◆ YOUR GOAL ◆
Reproduce as a numbered list the lines of the material from its beginning through the line containing "başıaçıq olmasını görən", including both ends and omitting any blank lines.
----- MATERIAL PROVIDED
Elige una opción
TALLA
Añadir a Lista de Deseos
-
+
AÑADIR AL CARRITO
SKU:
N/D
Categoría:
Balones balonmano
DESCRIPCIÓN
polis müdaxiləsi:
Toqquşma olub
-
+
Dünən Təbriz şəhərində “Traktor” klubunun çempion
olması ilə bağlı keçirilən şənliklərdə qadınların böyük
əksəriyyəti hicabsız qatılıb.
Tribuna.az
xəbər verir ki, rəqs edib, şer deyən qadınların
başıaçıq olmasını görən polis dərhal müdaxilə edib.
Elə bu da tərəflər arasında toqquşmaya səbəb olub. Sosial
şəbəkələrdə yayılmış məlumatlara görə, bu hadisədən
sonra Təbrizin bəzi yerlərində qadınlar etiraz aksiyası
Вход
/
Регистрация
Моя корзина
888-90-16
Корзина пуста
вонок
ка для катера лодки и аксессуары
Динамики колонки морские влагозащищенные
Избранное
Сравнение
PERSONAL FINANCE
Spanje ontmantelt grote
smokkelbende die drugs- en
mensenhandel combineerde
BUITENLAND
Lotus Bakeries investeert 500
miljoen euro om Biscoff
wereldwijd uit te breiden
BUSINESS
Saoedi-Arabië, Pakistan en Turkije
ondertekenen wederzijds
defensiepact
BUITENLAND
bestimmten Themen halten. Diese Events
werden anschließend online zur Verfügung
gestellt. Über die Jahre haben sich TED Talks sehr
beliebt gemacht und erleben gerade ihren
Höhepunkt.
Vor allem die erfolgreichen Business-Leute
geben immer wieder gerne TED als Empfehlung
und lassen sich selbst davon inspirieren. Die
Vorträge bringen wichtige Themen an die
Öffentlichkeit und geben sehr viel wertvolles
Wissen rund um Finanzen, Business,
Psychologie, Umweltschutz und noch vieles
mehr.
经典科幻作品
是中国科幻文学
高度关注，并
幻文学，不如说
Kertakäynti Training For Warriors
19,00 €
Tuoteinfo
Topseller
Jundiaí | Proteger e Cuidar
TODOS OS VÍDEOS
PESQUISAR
----------
◆ TASK SOLUTION ◆
1. Elige una opción
2. TALLA
3. Añadir a Lista de Deseos
4. -
5. +
6. AÑADIR AL CARRITO
7. SKU:
8. N/D
9. Categoría:
10. Balones balonmano
11. DESCRIPCIÓN
12. polis müdaxiləsi:
13. Toqquşma olub
14. -
15. +
16. Dünən Təbriz şəhərində “Traktor” klubunun çempion
17. olması ilə bağlı keçirilən şənliklərdə qadınların böyük
18. əksəriyyəti hicabsız qatılıb.
19. Tribuna.az
20. xəbər verir ki, rəqs edib, şer deyən qadınların
21. başıaçıq olmasını görən polis dərhal müdaxilə edib.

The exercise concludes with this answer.